Segment Start: Stored data

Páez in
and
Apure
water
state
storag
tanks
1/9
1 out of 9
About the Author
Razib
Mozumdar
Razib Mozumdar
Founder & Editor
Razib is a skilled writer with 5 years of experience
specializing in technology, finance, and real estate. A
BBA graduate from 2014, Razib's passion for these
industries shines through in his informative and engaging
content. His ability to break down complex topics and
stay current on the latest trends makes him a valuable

Segment End: Stored data

| Problem |
Each line from the top of the entries above through the line containing "BBA graduate from" must be transcribed exactly, and no other line may appear.

| Written response |
Páez in
and
Apure
water
state
storag
tanks
1/9
1 out of 9
About the Author
Razib
Mozumdar
Razib Mozumdar
Founder & Editor
Razib is a skilled writer with 5 years of experience
specializing in technology, finance, and real estate. A
BBA graduate from 2014, Razib's passion for these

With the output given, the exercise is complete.